As with Wikipedia, contributing members spew forth information into the community site about films, sports, politics, music, science and anything peripherally connected to that knowledge. The structured data not only allows for easy retrieval but also is a nice way to explore and improve the site content. Since everything is cross-linked by content and data type, a navigable network forms as you edit. All Freebase data is licensed under Creative Commons, so its use only costs an attribution link.

At the moment, the young project boasts data profiles on 356K people, 60K towns, 23K films, 9K books, 305K musical acts and just 600 websites. This is likely the result of targeted data scrapes and dataset uploads, as well as community “data mob” projects, like the current Hometown Pride effort to expand the depth of member locales. But it is impressive that there are already 902 types of data and some 2.4 million topics created.
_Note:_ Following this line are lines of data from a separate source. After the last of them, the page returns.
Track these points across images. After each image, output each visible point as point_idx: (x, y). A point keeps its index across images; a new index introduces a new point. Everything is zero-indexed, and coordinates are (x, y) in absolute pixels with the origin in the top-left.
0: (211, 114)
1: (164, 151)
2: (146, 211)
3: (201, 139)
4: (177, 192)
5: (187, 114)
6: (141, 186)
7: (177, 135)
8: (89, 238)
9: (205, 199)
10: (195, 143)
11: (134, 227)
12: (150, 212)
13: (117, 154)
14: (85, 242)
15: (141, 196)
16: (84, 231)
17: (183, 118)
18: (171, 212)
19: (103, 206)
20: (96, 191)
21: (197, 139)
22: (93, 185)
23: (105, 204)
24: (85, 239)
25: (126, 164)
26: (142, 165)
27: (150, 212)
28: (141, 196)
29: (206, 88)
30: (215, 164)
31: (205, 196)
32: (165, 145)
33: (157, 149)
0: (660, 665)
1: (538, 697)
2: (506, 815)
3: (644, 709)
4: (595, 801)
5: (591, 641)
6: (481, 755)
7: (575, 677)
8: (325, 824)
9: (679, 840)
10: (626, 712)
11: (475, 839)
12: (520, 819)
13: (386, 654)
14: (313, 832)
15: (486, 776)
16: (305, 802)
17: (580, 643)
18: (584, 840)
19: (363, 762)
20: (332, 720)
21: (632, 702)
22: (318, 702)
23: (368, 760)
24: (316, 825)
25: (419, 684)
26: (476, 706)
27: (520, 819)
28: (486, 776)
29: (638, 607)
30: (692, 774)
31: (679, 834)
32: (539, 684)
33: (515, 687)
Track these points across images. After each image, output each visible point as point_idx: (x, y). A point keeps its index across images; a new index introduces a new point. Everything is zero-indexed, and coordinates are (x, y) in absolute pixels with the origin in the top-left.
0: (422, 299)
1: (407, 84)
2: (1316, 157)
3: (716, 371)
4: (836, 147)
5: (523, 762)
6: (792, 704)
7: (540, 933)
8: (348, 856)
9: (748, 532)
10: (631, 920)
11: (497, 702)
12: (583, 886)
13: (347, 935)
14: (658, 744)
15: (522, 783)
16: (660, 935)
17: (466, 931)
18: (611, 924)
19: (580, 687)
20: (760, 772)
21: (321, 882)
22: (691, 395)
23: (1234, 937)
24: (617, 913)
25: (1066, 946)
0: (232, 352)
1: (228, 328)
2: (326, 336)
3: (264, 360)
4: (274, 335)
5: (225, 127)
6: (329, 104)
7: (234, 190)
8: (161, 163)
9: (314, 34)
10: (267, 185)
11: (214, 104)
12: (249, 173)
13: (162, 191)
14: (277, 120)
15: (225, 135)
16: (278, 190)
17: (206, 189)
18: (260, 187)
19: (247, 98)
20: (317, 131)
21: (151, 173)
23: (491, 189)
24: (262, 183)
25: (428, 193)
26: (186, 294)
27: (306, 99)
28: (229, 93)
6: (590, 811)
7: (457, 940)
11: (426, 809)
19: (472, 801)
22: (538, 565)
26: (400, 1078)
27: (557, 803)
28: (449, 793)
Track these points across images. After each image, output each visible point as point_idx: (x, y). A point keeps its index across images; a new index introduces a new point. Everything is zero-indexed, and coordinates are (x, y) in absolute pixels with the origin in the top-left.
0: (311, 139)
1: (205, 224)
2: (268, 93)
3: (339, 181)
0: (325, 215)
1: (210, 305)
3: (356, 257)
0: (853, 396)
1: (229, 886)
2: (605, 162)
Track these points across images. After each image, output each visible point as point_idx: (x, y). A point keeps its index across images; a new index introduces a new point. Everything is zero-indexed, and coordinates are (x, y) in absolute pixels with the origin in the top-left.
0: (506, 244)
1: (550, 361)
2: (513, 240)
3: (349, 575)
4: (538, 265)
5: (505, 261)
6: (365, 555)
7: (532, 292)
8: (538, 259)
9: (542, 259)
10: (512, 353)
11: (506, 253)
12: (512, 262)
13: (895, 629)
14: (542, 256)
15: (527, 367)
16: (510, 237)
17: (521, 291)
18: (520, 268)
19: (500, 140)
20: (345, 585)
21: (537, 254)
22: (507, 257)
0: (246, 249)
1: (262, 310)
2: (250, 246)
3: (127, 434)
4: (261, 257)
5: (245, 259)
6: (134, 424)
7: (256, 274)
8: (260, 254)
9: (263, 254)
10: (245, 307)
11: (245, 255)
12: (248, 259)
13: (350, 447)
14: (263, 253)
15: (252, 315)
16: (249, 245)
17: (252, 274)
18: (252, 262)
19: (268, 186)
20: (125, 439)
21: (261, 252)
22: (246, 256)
The Freebase project is an extension of MetaWeb, a San Francisco company dedicated to building a better infrastructure for the Web. The MetaWeb team includes people with experience working on Netscape, Alexa, Intel and Broderbund. More information is available on their FAQ.

On the surface, Freebase seems like a latecomer challenge to Wikipedia to become the open repository of knowledge for the globe. It might also be viewed as a redundant effort of the Open Directory Project, a comprehensive human-edited directory of the Web, or even AboutUs, a one-year-old wiki of websites. However, Freebase is in many ways an extension of these tools or perhaps a bridge between them. It would be wonderful if duplication of data in MetaWeb could allow for more and better hooks into these other tools by connecting the things that do overlap.

What will be most interesting to observe as Freebase grows is how its content ultimately reflects use of the MetaWeb data through third-party API. If a car enthusiast site, for example, suddenly started leveraging MetaWeb, then the Freebase site might become a leading resource for information about both cars and the people excited about taking care of them. Locally, if Bloomingpedia—celebrating their third year of existence detailing our community history—were to find a way to port their data into MetaWeb, the view of the world as seen through Freebase could have Bloomington, Indiana as the center of the universe. The inevitable attraction of spammers and legitimate business marketers will also be a sign of growth and acceptance. As an informaticist, that might be an interesting study to connect use of API with body of data.

As with most Alpha tools, there are glitches and aggravations. I wasn’t able to successfully upload an avatar image for my profile. Search completed with no results but a “Search in progress…” message remaining on screen. The link to Woodstock, Illinois worked (though it took a long time to load) but the one to Bloomington, Indiana did not. The feedback tool also generated a “transient server” error, so I couldn’t even use the site to let MetaWeb know about these things. Growing pains, all. It doesn’t detract from the promise this new community might have in organizing Internet content.

Related news: There was apparently an explosion in downtown San Francisco yesterday that knocked out power, affecting Freebase a little. No data was lost, except whatever was in the Sandbox at the time. Yet another reason I am glad I could fly directly to San Jose.